- TEXTE RETENU:
KEYSTONE/EPA/JEROME FAVRE

(sda-ats)

La Chine a prévenu les nouveaux députés hongkongais qu'ils ne devaient pas militer pour l'indépendance. Pékin s'exprimait après l'entrée de jeunes partisans de la rupture avec Pékin dans le "Parlement" de l'ancienne colonie britannique.

Pour la première fois, cinq candidats prônant l'indépendance ou l'autonomie du petit territoire du sud-est de la Chine ont été élus au Conseil législatif (LegCo) de Hong Kong dimanche.

Il s'agissait des principales élections depuis l'échec des grandes manifestations pro démocratie de l'autonome 2014, qui n'avaient pas débouché sur la moindre concession de Pékin en matière de réformes politiques.

Menace de sanctions

Dans un communiqué lundi soir, Pékin a prévenu qu'il ne tolérerait pas qu'on parle d'indépendance dans et hors du LegCo.

"Nous sommes fermement opposés à toute activité ayant trait à l'indépendance de Hong Kong sous toutes ses formes, au sein et en dehors du Conseil législatif. Et nous apportons notre ferme soutien au gouvernement de Hong Kong pour qu'il impose des sanctions conformément à la loi", a rapporté l'agence Chine Nouvelle.

Celle-ci citait un porte-parole du Bureau des affaires de Hong Kong et Macao du gouvernement chinois.

Certains candidats se sont servis de l'élection comme plate-forme pour "promouvoir ouvertement" l'indépendance, a-t-il accusé. Cela est contraire aux Constitutions chinoise comme hongkongaise, ajoute le texte. "C'est également contraire aux intérêts fondamentaux de tous les habitants de Hong Kong".

Péjoration crainte

Les élections ont été marquées par un record de participation depuis la rétrocession de Hong Kong à la Chine en 1997. Elles arrivaient à un moment où de nombreux Hongkongais ont le sentiment que Pékin veut renforcer son emprise sur l'ancienne colonie britannique, dans de nombreux domaines.

Les nouveaux membres du LegCo prendront leurs fonctions le 1er octobre. Ils devront prêter le serment de respecter la Constitution, qui décrit Hong Kong comme faisant partie de la Chine.

Le chef du gouvernement local, Leung Chun-ying, considéré par ses contempteurs comme une marionnette de Pékin, a déclaré que tous les parlementaires devaient se conformer à la loi fondamentale. Mais il a assuré vouloir coopérer avec tous les députés.

Les candidats anti-establishment ont renforcé leur présence au LegCo, à 30 sièges sur 70, et conservent leur minorité de blocage. Il est quasiment impossible pour l'opposition d'obtenir la majorité en raison du système électoral qui réserve 30 sièges à des groupes socio-professionnels plutôt favorables à Pékin.

- CONSIGNE 1: Recopiez le passage de l'article sur les élections à Hong Kong compris entre « Menace de sanctions » et « l'agence Chine Nouvelle. », ces deux extrémités incluses.
- CONSIGNE 2:
Répondez aux questions suivantes à partir de l'article sur les élections à Hong Kong.
(a) Combien de candidats prônant l'indépendance ou l'autonomie du territoire ont été élus au Conseil législatif dimanche ?
(b) À quelle date les nouveaux membres du LegCo prendront-ils leurs fonctions ?
(c) Combien de sièges le système électoral réserve-t-il à des groupes socio-professionnels ?
Les données reproduites plus loin n'interviennent pas dans ce travail.

- EXTRAIT DES DONNÉES:
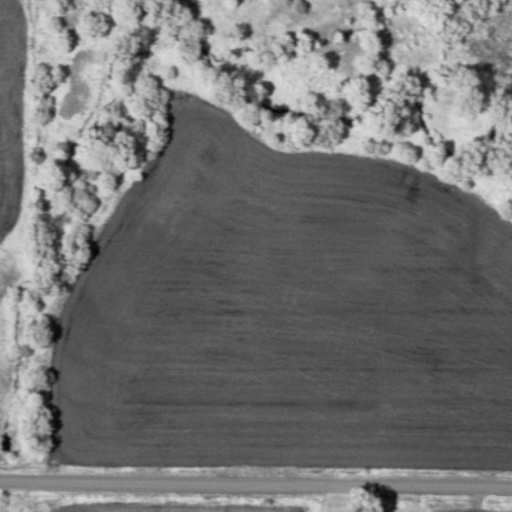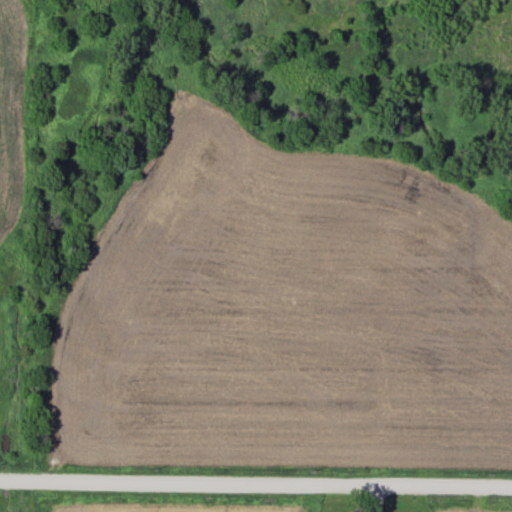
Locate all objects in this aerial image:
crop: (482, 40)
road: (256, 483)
---
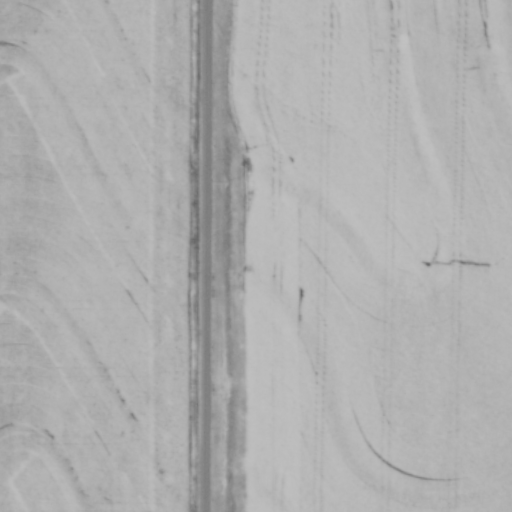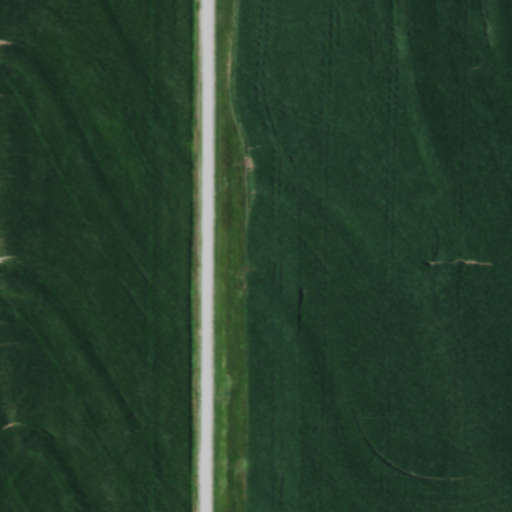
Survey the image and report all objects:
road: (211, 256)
* * *
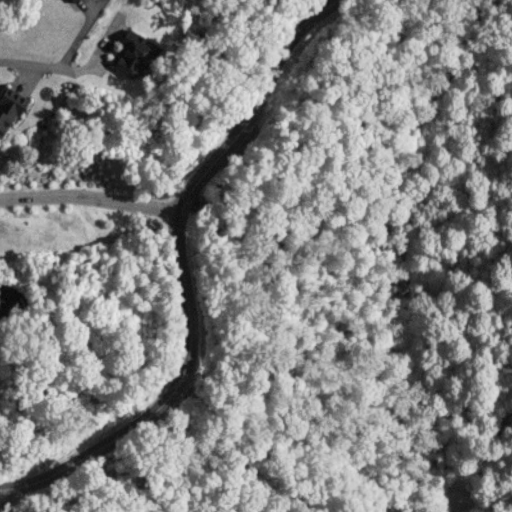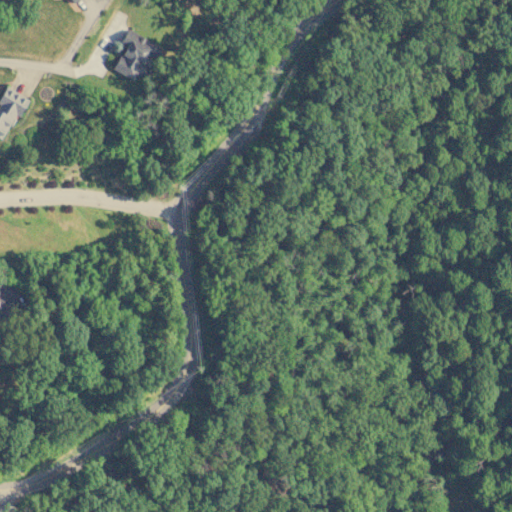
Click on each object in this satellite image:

- CORRIGÉ 1:
Menace de sanctions

Dans un communiqué lundi soir, Pékin a prévenu qu'il ne tolérerait pas qu'on parle d'indépendance dans et hors du LegCo.

"Nous sommes fermement opposés à toute activité ayant trait à l'indépendance de Hong Kong sous toutes ses formes, au sein et en dehors du Conseil législatif. Et nous apportons notre ferme soutien au gouvernement de Hong Kong pour qu'il impose des sanctions conformément à la loi", a rapporté l'agence Chine Nouvelle.

- CORRIGÉ 2:
(a) Cinq candidats.
(b) Le 1er octobre.
(c) 30 sièges.